Organ transplantation entails the transplantation of a body organ that has failed to work; the failing organ is replaced with one that is healthy from another individual. Organs that are mostly transplanted include the following ones: the liver, lungs, heart, pancreas, small intestines and the kidney. One or more body organs can be transplanted at a time, for instance, the lungs and heart transplant. Due to the increased occurrence of vital organ failure and insufficient supply of organs, there has been a wide gap between the organ supply and demand. This has resulted to patients waiting longer to receive an organ, and the number of deaths has increased. Such issues have raised diverse ethical and societal issues based on supply, process of an organ allotment, and the use of living donors as volunteers. Many entrepreneurs have practiced organs sale for financial gains in many parts of the world, exploiting the less fortunate in the society. The issue of advancement in immunology, tissue engineering, and use of animal organs has also created ethical and medical issues.

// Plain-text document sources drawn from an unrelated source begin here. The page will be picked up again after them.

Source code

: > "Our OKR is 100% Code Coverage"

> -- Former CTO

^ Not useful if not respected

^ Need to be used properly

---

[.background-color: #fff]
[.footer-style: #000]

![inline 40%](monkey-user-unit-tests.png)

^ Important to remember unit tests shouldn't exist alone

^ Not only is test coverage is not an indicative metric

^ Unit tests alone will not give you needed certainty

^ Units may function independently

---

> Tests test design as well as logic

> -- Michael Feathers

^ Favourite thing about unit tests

The development of ethics of organ transplantation indicates amazing improvement in the history of medicine since it involves a doctor, the patient, and the donor. An organ is a valuable resource that if not used it is lost to a prospective beneficiary.
However, not everyone can undergo the process of organ transplant, for this reason, a test needs to be carried out to determine the best candidate and the possible donor (Hakim, 2012). People who are not good donors include those with infections, alcohol, or smoking problems for the lung and liver respectively or due to any other health problem. In the current day, organ transplants have proved to be more successful because of the advancing medical technology (Parr and Mize, 2001). The organ to be transplanted and the disease that has caused the precise organ to fail determine the success of an organ transplant.
Both the candidate and the donor need to be prepared for the organ transplant, the first step involves taking the blood tests with the donor. Once the transplant is successful, the patient needs to take care of their health by ensuring that they take the prescribed medicines, watch the diet, and take regular blood test (Uhrig, 2014). All the doctor’s directions ought to be followed for full recovery. It is advisable for the patient to see a psychologist, psychiatrist, or registered psychological health therapist regarding the transplant (Lovasik, 2011). It is also advisable to talk to anyone who has undergone through the same process of organ transplant. Following the doctor’s directions is the most important factor to consider so that your body does not reject the new organ.